[start]

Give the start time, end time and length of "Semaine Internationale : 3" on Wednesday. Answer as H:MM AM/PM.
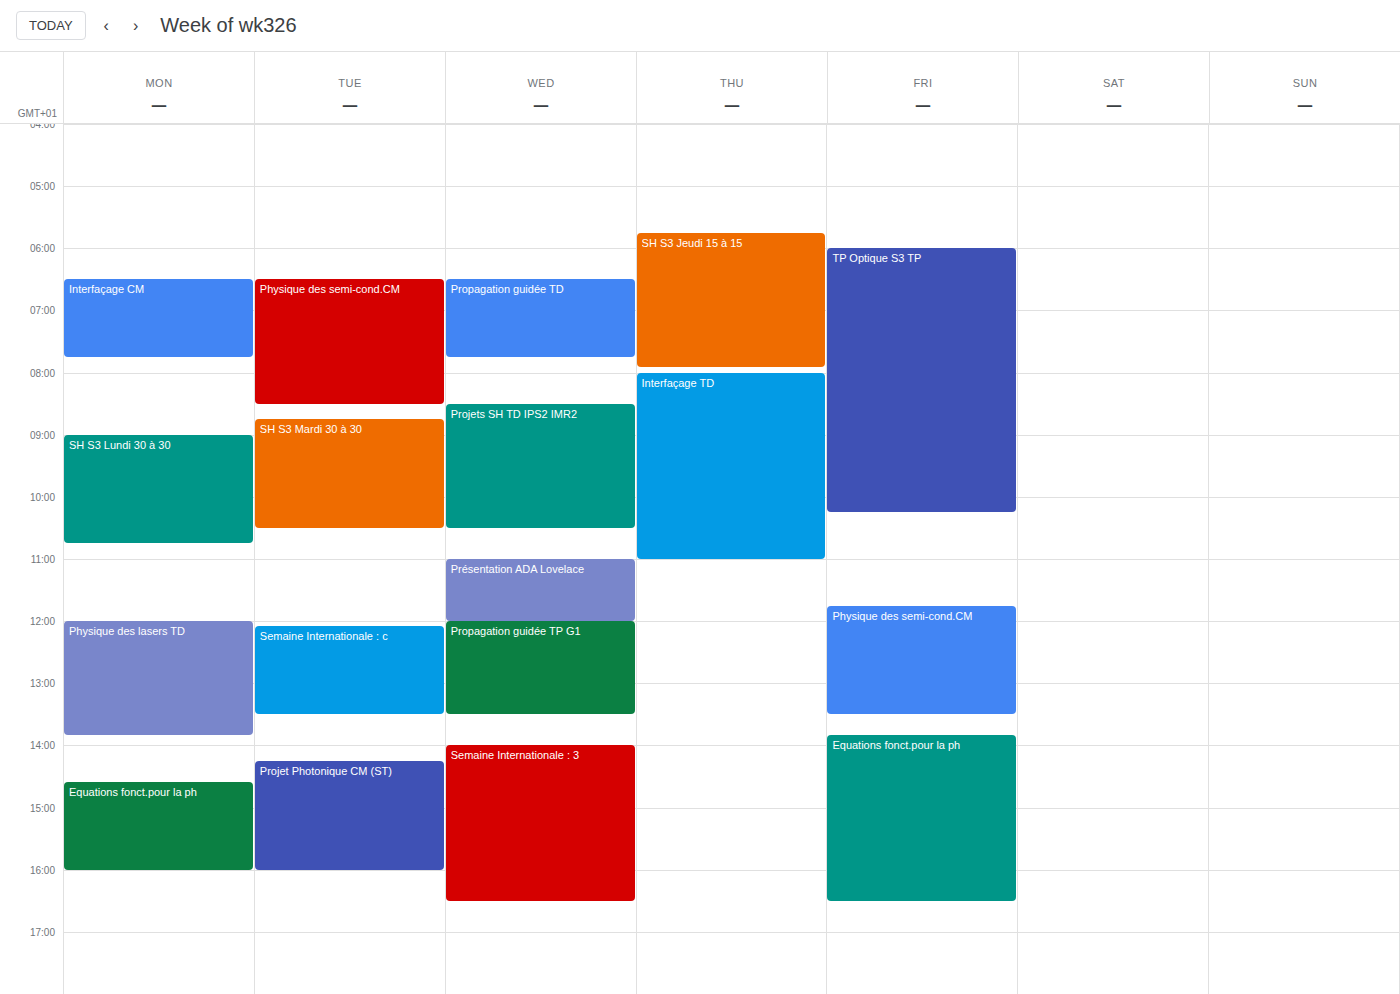
2:00 PM to 4:30 PM, 2 hours 30 minutes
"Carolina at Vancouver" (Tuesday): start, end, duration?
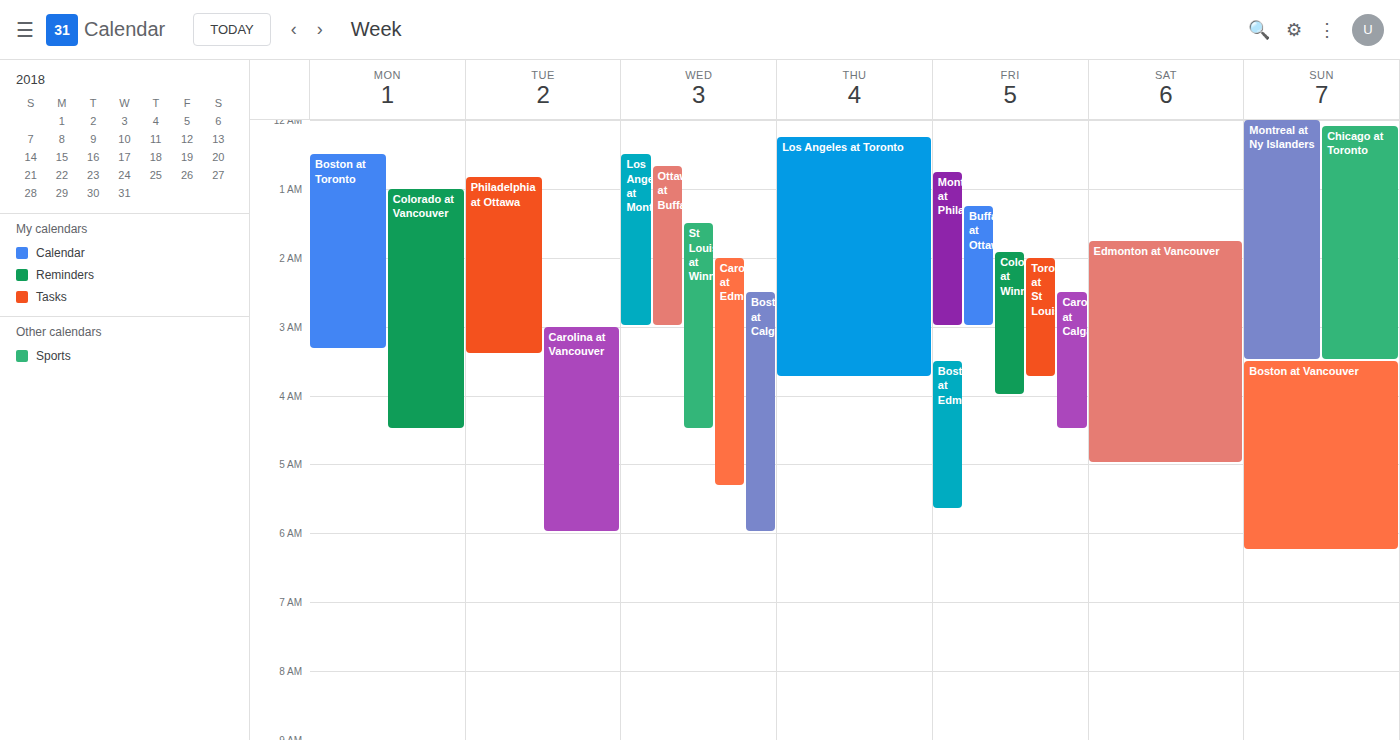
3:00 AM to 6:00 AM, 3 hours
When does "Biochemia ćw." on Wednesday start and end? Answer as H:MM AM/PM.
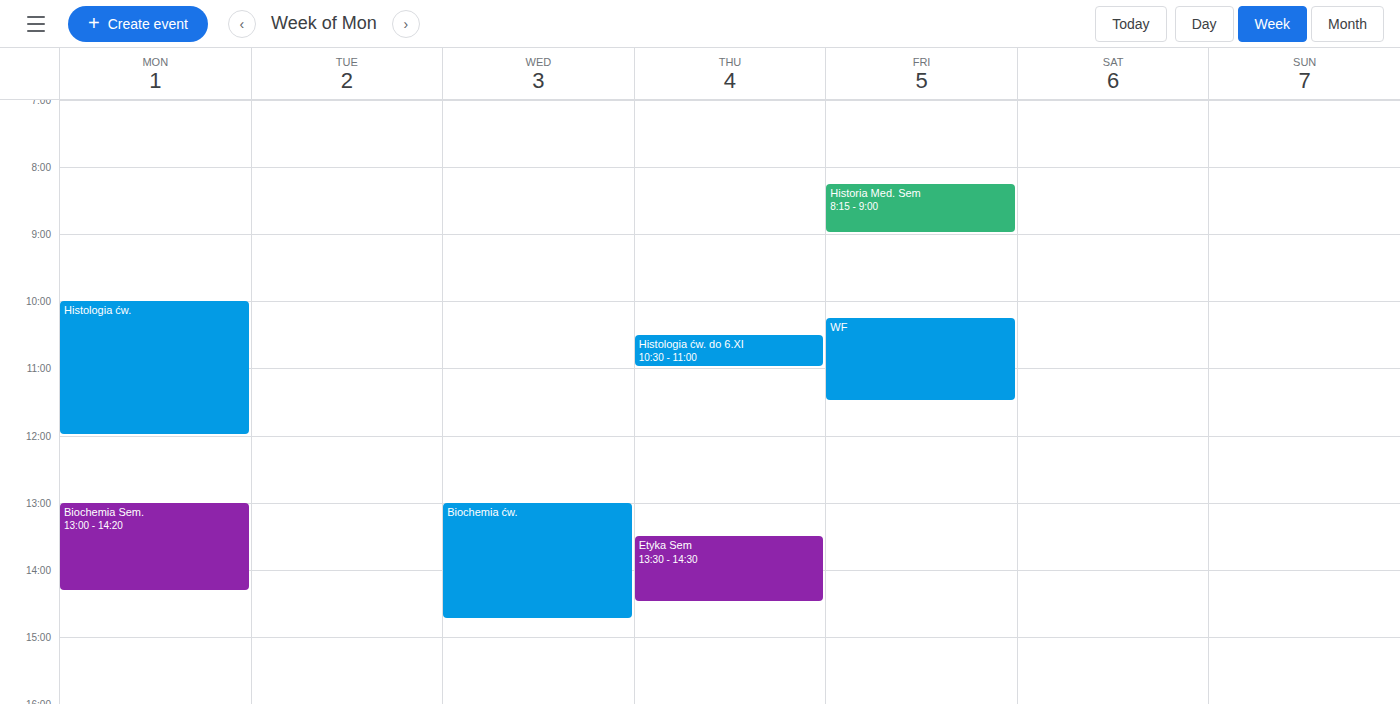
1:00 PM to 2:45 PM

[end]

**The task**
Can you rewrite the part that opens with the line containing "end? Answer as H:MM AM/PM." and runs through the last of these lines, replacing "Wednesday" with "Thursday" and changing nothing else? Leave the pictures out of your answer.

**Exercise output**
When does "Biochemia ćw." on Thursday start and end? Answer as H:MM AM/PM.
1:00 PM to 2:45 PM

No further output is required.